TESTO -
----

Premessa: oggi il post sara’ qualunquista, nazionalista, generalista, e anche un filino snob, ma di quello snob che infastidisce come la grandeur dei miei c. che sfoggiano i cuggini d’oltralpe. Quindi se vi innervosisce la cosa, vi rimando alla prossima puntata.
Ultimamente in Giappone le prime catene italiane di caffe’ e gelato hanno fatto la loro prima, timida comparsa. Sto parlando dei Grom, dei Segafredo, dei Lavazza, degli Illy che stanno iniziando ad aprire un po’ ovunque (anche in campagna aperta: dopo aver visto un Illy a Tsuchiura non mi stupirei nemmeno se aprissero un Apple store a San Costantino Calabro).
Bisogna dire: finalmente, era ora. Cioe’, non so se voi nello stivale ve ne siete accorti, ma il pianeta Terra (noi esclusi) ha due caratteristiche: adora il cibo italiano sopra ogni altro, e contemporaneamente non ha la piu’ pallida idea di come sia il vero cibo italiano. C’avete fatto caso, per caso, al fatto che le catene italiane al di fuori dell’Europa non sono italiane ma per la stragrande maggioranza americane? C’avete fatto caso all’esistenza di Starbucks, coi suoi frappuccini e cappuccini da mezzo litro annacquati? Avete notato tutte le catene dei vari Sbarro (di cui abbiamo gia’ parlato, tra l’altro)?
Ecco, se avete cliccato il link qui sopra saprete gia’ come la penso. Non voglio fare doppioni di post, per cui vi rimando direttamente a quell’altro. Pero’ ora, dai, qualcosa sembra essere in procinto di cambiare.
Parlando di caffe’ e gelati, una nota curiosa e’ il fatto che qua in Giappone nessuno aveva mai sentito parlare di cioccolata calda, fino a quando Grom ha aperto e ha iniziato a farla. Beh, l’altro giorno passo di fronte a Excelsior Caffe’ , l’ennesima catena fintoitaliana ma in realta’ giapponese… e avevano gia’ messo la cioccolata nel menu. Questi, ma non l’abbiamo scoperto certo oggi, sono piu’ bravi a copiare di quanto noi siamo bravi ad evadere le tasse!

----

MATERIALE MOSTRATO -
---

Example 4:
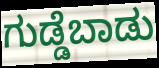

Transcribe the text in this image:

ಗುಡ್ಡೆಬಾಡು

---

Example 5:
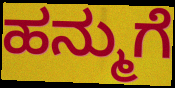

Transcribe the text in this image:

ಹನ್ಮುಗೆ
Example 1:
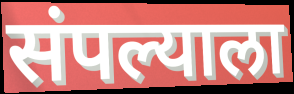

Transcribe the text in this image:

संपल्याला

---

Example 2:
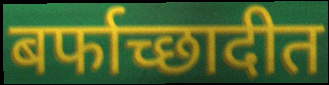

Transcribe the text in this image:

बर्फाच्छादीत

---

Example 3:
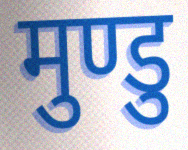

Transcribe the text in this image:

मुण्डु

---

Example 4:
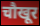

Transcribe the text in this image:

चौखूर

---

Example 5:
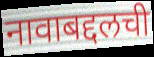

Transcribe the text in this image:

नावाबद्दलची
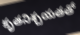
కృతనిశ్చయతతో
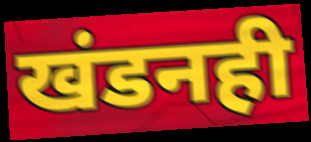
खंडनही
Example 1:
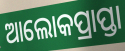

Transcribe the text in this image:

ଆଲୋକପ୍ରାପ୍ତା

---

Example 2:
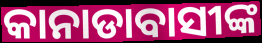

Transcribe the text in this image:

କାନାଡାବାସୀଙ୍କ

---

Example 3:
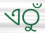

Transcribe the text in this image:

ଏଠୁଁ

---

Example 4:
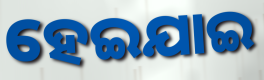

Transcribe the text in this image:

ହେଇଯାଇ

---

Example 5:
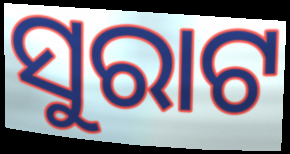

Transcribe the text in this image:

----

CONSEGNE -
1: Rispondi a queste domande sul testo dedicato alle catene italiane in Giappone:
(a) In quale località giapponese l'autore ha visto un Illy?
(b) Quali sono le due caratteristiche del pianeta Terra (noi esclusi) indicate nel testo?
(c) Quale bevanda in Giappone nessuno conosceva prima che Grom iniziasse a prepararla?
2: Continua il testo sulle catene di caffè italiane in Giappone a partire dall'ultima frase.

RISPOSTE -
1:
(a) A Tsuchiura.
(b) Adora il cibo italiano sopra ogni altro e, allo stesso tempo, non ha la più pallida idea di come sia il vero cibo italiano.
(c) La cioccolata calda.

2:
Cioe’, gente, io sono stufo di sentire che in Italia c’e’ la disoccupazione giovanile al 26%, che la gente non trova sbocchi, eccetera. Ho capito, sono problemi, ma porcaeva volete un lavoro? Non vi serve una laurea, vi serve usare con testa la vostra cultura, il gusto innato per il cibo che e’ in ognuno di voi. Avete idea di quale giro di soldi la cucina italiana fa girare nel mondo? E avete idea di quanti di questi soldi vadano a finire effettivamente nelle tasche degli italiani?
Venite qua a Tokyo, venite a vedere. Qui i giappi comprano un ricettario e aprono un locale (lo so per esperienza personale, conosco un tipo che si e’ aperto un tapas bar spagnolo senza avere neanche idea di dove sia la Spagna – solo, copiando i tapas bar di Tokyo e facendo qualche lezione di cucina spagnola. Cioe’, devo dire che e’ pure buono, ma di certo non e’ spagnolo).
Viene da chiedersi: e in tutto questo, gli italiani? Gli italiani hanno gentilmente fornito la base culinaria, i prodotti, il vino, le tecniche, la cornice, la scenografia del ristorante, i nomi scritti sul menu.
Poi hanno fornito i clienti, che leggono il menu e criticano gli errori ortografici, dicono che no, la bagnacauda non si fa cosi’, cheminchiae’questaroba, dicono che la pizza e’ troppo cotta, ehmacomelafannoanapoli…, snobbano la pasta perche’ loro stessi a casa potrebbero farla meglio. Ma dai, bella scoperta.
Si perche’ noi italiani quando sediamo a tavola amiamo parlare di cibo, una cosa che gli stranieri non riescono a capire. Non capiscono per il semplice fatto che loro in quel momento stanno mangiando, mentre per noi e’ diverso, noi in quel momento stiamo vivendo un momento d’Amore. Per quello ne parliamo.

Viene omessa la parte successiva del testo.